In their final meeting of the 2017-2018 session, the St. Louis Board of Aldermen gave a highly anticipated bill that grants subpoena power to the St. Louis Civilian Oversight Board final approval.
The board passed Board Bill 233 by a vote of 23-2, with Alderman Joesph Vacarro, 23rd Ward, and Aderman Tom Oldenburg, 16th Ward, voting no.
The measure, introduced by Alderwoman Pam Boyd, 27th Ward, will empower the COB to issue subpoenas to compel the appearance of witnesses, produce documents, recordings and other evidence which the COB determines in its reasonable judgment are relevant and necessary to its thorough Inspection and Review of Complaints of misconduct by members of the St. Louis Metropolitan Police Department, which may be subject to COB independent investigation.
The oversight board, a seven-member group of appointed city residents, has been reviewing complaints of police misconduct since May 2016. The board’s Public Safety Committee voted to unanimously pass Board Bill 233 for subpoena power on Feb. 28.
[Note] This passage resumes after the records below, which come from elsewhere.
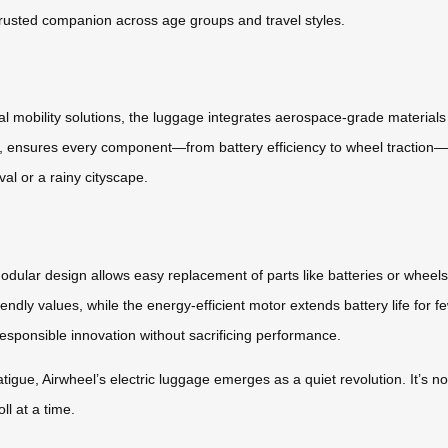
 trusted companion across age groups and travel styles.
l mobility solutions, the luggage integrates aerospace-grade materials 
rs, ensures every component—from battery efficiency to wheel traction—
ival or a rainy cityscape.
 modular design allows easy replacement of parts like batteries or whee
iendly values, while the energy-efficient motor extends battery life for f
 responsible innovation without sacrificing performance.
atigue, Airwheel’s electric luggage emerges as a quiet revolution. It’s 
ll at a time.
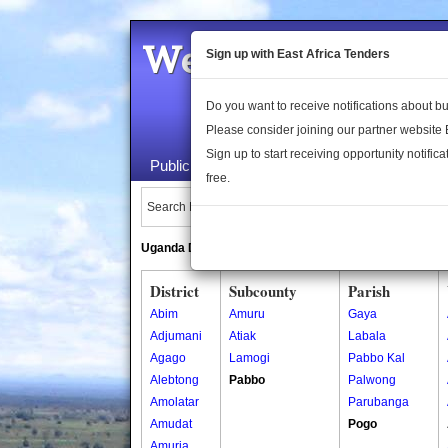
Welcome to the 
Sign up with East Africa Tenders
Do you want to receive notifications about 
Please consider joining our partner website
Sign up to start receiving opportunity notifica
Public Maps
About Us
Publica
free.
Search Locations:
Uganda Directory
South Sudan Directory
District
Subcounty
Parish
Abim
Amuru
Gaya
Adjumani
Atiak
Labala
Agago
Lamogi
Pabbo Kal
Alebtong
Pabbo
Palwong
Amolatar
Parubanga
Amudat
Pogo
Amuria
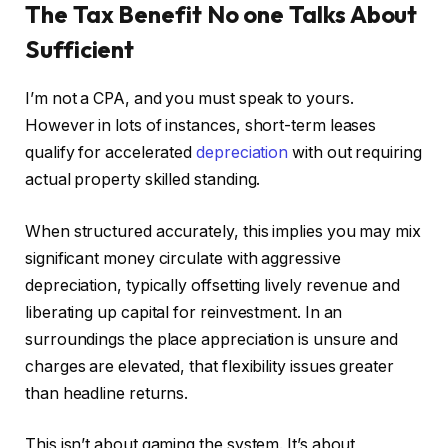
The Tax Benefit No one Talks About
Sufficient
I’m not a CPA, and you must speak to yours.
However in lots of instances, short-term leases
qualify for accelerated
depreciation
with out requiring
actual property skilled standing.
When structured accurately, this implies you may mix
significant money circulate with aggressive
depreciation, typically offsetting lively revenue and
liberating up capital for reinvestment. In an
surroundings the place appreciation is unsure and
charges
are elevated
, that flexibility issues greater
than headline returns.
This
isn’t about gaming the system. It’s about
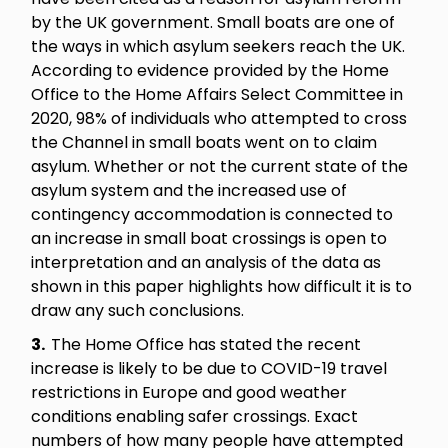
by the UK government. Small boats are one of
the ways in which asylum seekers reach the UK.
According to evidence provided by the Home
Office to the Home Affairs Select Committee in
2020, 98% of individuals who attempted to cross
the Channel in small boats went on to claim
asylum. Whether or not the current state of the
asylum system and the increased use of
contingency accommodation is connected to
an increase in small boat crossings is open to
interpretation and an analysis of the data as
shown in this paper highlights how difficult it is to
draw any such conclusions.
3.
The Home Office has stated the recent
increase is likely to be due to COVID-19 travel
restrictions in Europe and good weather
conditions enabling safer crossings. Exact
numbers of how many people have attempted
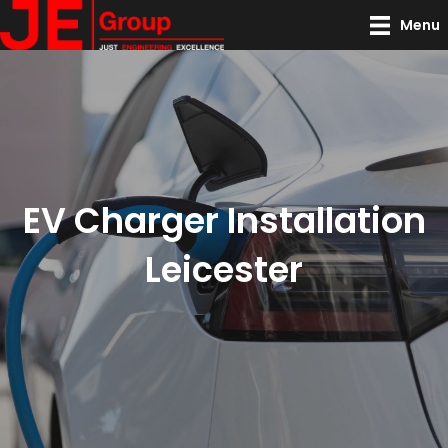
Menu
EV Charger Installation
Leicester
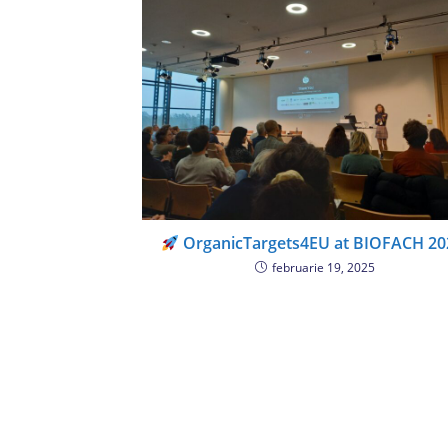
OrganicTargets4EU at BIOFACH 20
februarie 19, 2025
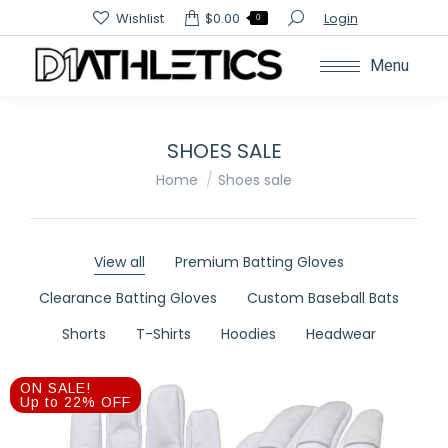
Search:
Wishlist
$
0.00
Login
0
Menu
SHOES SALE
You are here:
Home
Shoes sale
View all
Premium Batting Gloves
Clearance Batting Gloves
Custom Baseball Bats
Shorts
T-Shirts
Hoodies
Headwear
ON SALE!
Up to 22% OFF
Alderwoman Sharon Tyus, 1st Ward, called the bill a step in the right direction but said she could not fully support it. She had been a ‘no’ vote the last time the bill was read but changed her vote to present citing concerns that the COB would not be an independent body if the mayor makes the appointments. Tyus added that she’d like to see the majority of the appointees be independent.
“There is still work for this to be an independent body,” Tyus said. “We do need to have the mayor not appoint all the people. If you give subpoena to all the mayor’s final appointees, you still haven’t got there
St. Louis Mayor Krewson has said she supports the measure, as does the public safety director and St. Louis Metro Police Chief John Hayden. The St. Louis Police Officers Association, however, opposes it.
The board perfected the bill in March by a vote of 18-3, with Alderman Joseph Vollmer, 10th Ward, Vacarro and Oldenburg voting no.
The Board of Aldermen annually passes hundreds of bills into law. This past session, there were 271 bills introduced. The bills ranged in topics from street closures to multi-million dollar projects and public improvements to progressive changes.
Of the 271 bills, the Board of Aldermen passed several pieces of notable legislation including an ordinance that establishes a bike share program in the City of St. Louis. It also passed a resolution committing the City to 100 percent clean energy by 2050.
The Board of Aldermen also welcomed three new alderwomen this past session. Alderwoman Heather Navarro, 28th ward, Alderwoman Lisa Middlebrook, 2nd Ward and Alderwoman Annie Rice, 8th Ward were all elected following the 2017 Mayoral election, which left vacancies at the board.